*Task to carry out:* For the entries below, print exactly the lines between the line holding "index dip: (574, 500)" and the line holding "pinky dip: (592, 547)", inclusive, and nothing else.

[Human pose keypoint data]
══════════

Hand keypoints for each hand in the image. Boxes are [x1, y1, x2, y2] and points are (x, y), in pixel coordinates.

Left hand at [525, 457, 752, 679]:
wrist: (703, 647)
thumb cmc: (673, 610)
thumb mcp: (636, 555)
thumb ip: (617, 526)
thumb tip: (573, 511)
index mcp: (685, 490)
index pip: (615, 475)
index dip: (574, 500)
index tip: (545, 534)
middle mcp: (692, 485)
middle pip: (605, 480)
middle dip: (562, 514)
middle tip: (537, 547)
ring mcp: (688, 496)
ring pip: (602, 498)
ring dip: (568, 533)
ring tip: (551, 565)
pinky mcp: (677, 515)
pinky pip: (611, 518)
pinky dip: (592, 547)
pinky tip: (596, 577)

══════════

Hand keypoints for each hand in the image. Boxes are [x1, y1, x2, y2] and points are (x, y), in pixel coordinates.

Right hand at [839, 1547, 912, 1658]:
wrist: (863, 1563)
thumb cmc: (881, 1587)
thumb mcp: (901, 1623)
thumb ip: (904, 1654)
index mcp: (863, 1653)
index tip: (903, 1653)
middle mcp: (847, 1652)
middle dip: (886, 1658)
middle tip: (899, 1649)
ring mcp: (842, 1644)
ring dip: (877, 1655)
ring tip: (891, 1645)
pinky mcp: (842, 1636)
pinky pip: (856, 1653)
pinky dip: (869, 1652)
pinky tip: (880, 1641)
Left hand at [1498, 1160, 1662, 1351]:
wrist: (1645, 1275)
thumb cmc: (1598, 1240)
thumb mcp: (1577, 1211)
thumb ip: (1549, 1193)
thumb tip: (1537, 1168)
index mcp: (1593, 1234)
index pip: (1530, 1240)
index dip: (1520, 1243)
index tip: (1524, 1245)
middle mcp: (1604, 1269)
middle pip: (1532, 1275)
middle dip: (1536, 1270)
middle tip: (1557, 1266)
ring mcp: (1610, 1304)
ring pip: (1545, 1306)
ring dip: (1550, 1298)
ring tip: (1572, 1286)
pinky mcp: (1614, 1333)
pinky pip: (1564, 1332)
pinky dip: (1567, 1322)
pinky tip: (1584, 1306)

══════════

*Your response:*
index dip: (574, 500)
index tip: (545, 534)
middle mcp: (692, 485)
middle pip: (605, 480)
middle dip: (562, 514)
middle tip: (537, 547)
ring mcp: (688, 496)
ring pip: (602, 498)
ring dip: (568, 533)
ring tip: (551, 565)
pinky mcp: (677, 515)
pinky pip: (611, 518)
pinky dip: (592, 547)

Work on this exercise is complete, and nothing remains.